Aspetto non trascurabile del romanzo è poi la descrizione di Firenze. Come spiega Nencini, la Firenze del 1300 “era molto diversa da com’è stata rappresentata. La città era piccola e super abitata. In piazza Santissima Annunziata, così come in piazza della Libertà e Oltrarno c’erano ancora orti e vigne. In quegli anni stava iniziando a operare a Firenze Arnolfo di Cambio, a cui sarebbero state affidate le opere civili e religiose più importanti, che avrebbero segnato la città del tempo futuro”.
Una città ancora lontana dagli splendori dei tempi successivi. “Una Firenze livida di potere e ferita dalla guerra civile. Eppure affascinante e superba”, racconta Cardini. Nella città del 1300 però, si trovava già il segreto del suo splendore futuro, che non può essere solo ricondotto alla florida industria manifatturiera. “A Firenze, quasi tutti i bambini e le bambine imparavano a scrivere, a leggere e a far di conto. Questo significa generare forme di ingegno e creatività che non avevano uguali nelle città del tardo medioevo e che non avranno uguali in altre città alla nascita del Rinascimento. Questo fa di Firenze una straordinaria novità”, spiega Nencini.

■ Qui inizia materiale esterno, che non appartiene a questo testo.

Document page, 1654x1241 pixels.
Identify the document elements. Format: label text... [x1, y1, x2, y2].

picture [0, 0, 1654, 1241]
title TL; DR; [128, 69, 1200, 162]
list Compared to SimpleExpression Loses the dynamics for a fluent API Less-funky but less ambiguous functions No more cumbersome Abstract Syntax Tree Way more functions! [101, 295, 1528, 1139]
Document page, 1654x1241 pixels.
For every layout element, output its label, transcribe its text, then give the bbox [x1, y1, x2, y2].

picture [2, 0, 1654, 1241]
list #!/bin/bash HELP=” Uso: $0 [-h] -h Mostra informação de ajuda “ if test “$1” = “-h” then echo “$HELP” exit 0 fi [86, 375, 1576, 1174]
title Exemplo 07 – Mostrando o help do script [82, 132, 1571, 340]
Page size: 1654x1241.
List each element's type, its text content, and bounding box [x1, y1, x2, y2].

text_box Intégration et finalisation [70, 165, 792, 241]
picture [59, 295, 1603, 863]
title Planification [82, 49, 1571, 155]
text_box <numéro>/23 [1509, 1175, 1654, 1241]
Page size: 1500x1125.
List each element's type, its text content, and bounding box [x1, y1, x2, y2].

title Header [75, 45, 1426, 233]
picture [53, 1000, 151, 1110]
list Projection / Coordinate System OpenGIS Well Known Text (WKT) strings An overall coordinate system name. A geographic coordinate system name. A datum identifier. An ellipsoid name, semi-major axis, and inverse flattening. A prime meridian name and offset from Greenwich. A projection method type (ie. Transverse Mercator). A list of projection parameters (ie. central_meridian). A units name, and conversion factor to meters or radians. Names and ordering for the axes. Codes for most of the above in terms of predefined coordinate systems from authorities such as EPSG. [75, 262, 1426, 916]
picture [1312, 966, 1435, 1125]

La frase più bella su Firenze, la città che accoglie Musciatto e allontana Dante, la capitale della cultura, il luogo dove, come dice Cardini, “si concentrano tutta l’avidità e la genialità del mondo”, la dice Bonifacio VIII a Musciatto. “Esistono cinque elementi – dice il papa – e non quattro. Aria, acqua, terra, fuoco. Il quinto elemento sono i Fiorentini”.